*INPUT DATA*:

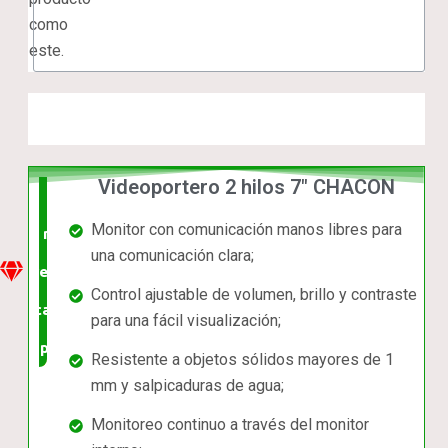
como
este.
Videoportero 2 hilos 7" CHACON
La
Monitor con comunicación manos libres para
mejor
una comunicación clara;
relación
Control ajustable de volumen, brillo y contraste
calidad-
para una fácil visualización;
precio
Resistente a objetos sólidos mayores de 1
mm y salpicaduras de agua;
Monitoreo continuo a través del monitor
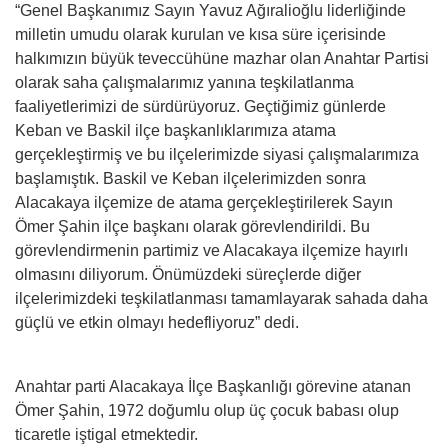
“Genel Başkanımız Sayın Yavuz Ağıralioğlu liderliğinde
milletin umudu olarak kurulan ve kısa süre içerisinde
halkımızın büyük teveccühüne mazhar olan Anahtar Partisi
olarak saha çalışmalarımız yanına teşkilatlanma
faaliyetlerimizi de sürdürüyoruz. Geçtiğimiz günlerde
Keban ve Baskil ilçe başkanlıklarımıza atama
gerçekleştirmiş ve bu ilçelerimizde siyasi çalışmalarımıza
başlamıştık. Baskil ve Keban ilçelerimizden sonra
Alacakaya ilçemize de atama gerçekleştirilerek Sayın
Ömer Şahin ilçe başkanı olarak görevlendirildi. Bu
görevlendirmenin partimiz ve Alacakaya ilçemize hayırlı
olmasını diliyorum. Önümüzdeki süreçlerde diğer
ilçelerimizdeki teşkilatlanması tamamlayarak sahada daha
güçlü ve etkin olmayı hedefliyoruz” dedi.
Anahtar parti Alacakaya İlçe Başkanlığı görevine atanan
Ömer Şahin, 1972 doğumlu olup üç çocuk babası olup
ticaretle iştigal etmektedir.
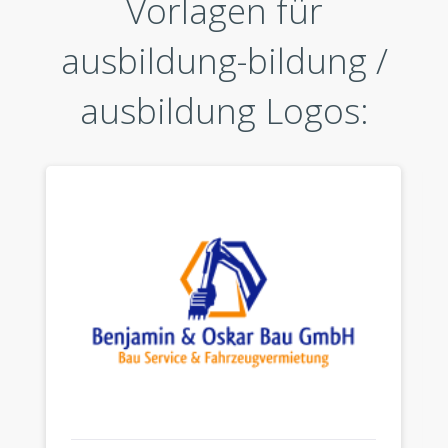
Vorlagen für
ausbildung-bildung /
ausbildung Logos:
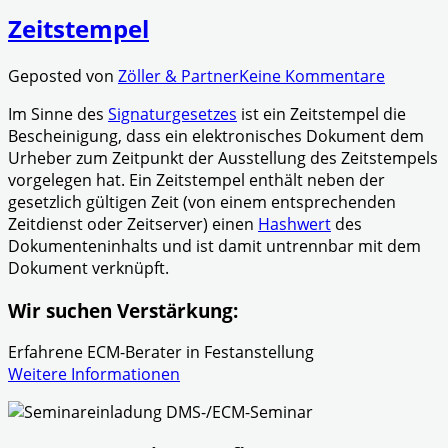
Zeitstempel
Geposted von
Zöller & Partner
Keine Kommentare
Im Sinne des
Signaturgesetzes
ist ein Zeitstempel die
Bescheinigung, dass ein elektronisches Dokument dem
Urheber zum Zeitpunkt der Ausstellung des Zeitstempels
vorgelegen hat. Ein Zeitstempel enthält neben der
gesetzlich gültigen Zeit (von einem entsprechenden
Zeitdienst oder Zeitserver) einen
Hashwert
des
Dokumenteninhalts und ist damit untrennbar mit dem
Dokument verknüpft.
Wir suchen Verstärkung:
Erfahrene ECM-Berater in Festanstellung
Weitere Informationen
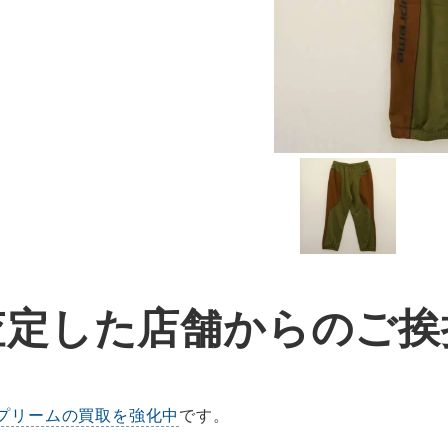
査定した店舗からのご挨
プリームの買取を強化中
です。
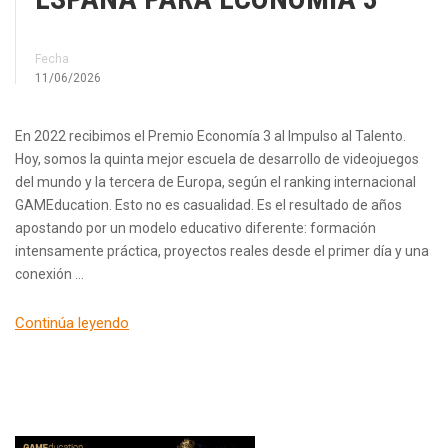
Fecha
11/06/2026
En 2022 recibimos el Premio Economía 3 al Impulso al Talento.
Hoy, somos la quinta mejor escuela de desarrollo de videojuegos
del mundo y la tercera de Europa, según el ranking internacional
GAMEducation. Esto no es casualidad. Es el resultado de años
apostando por un modelo educativo diferente: formación
intensamente práctica, proyectos reales desde el primer día y una
conexión …
Continúa leyendo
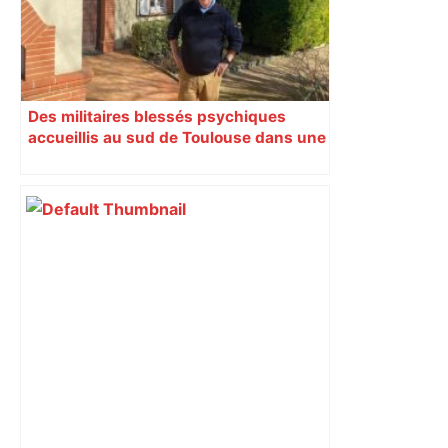
Des militaires blessés psychiques
accueillis au sud de Toulouse dans une
maison Athos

*WHAT YOU HAVE TO DO*: Locate each line in the items above that contains the string "para", where case counts, and copy those lines.

*SOLUTION BELOW*:
Monitor con comunicación manos libres para
para una fácil visualización;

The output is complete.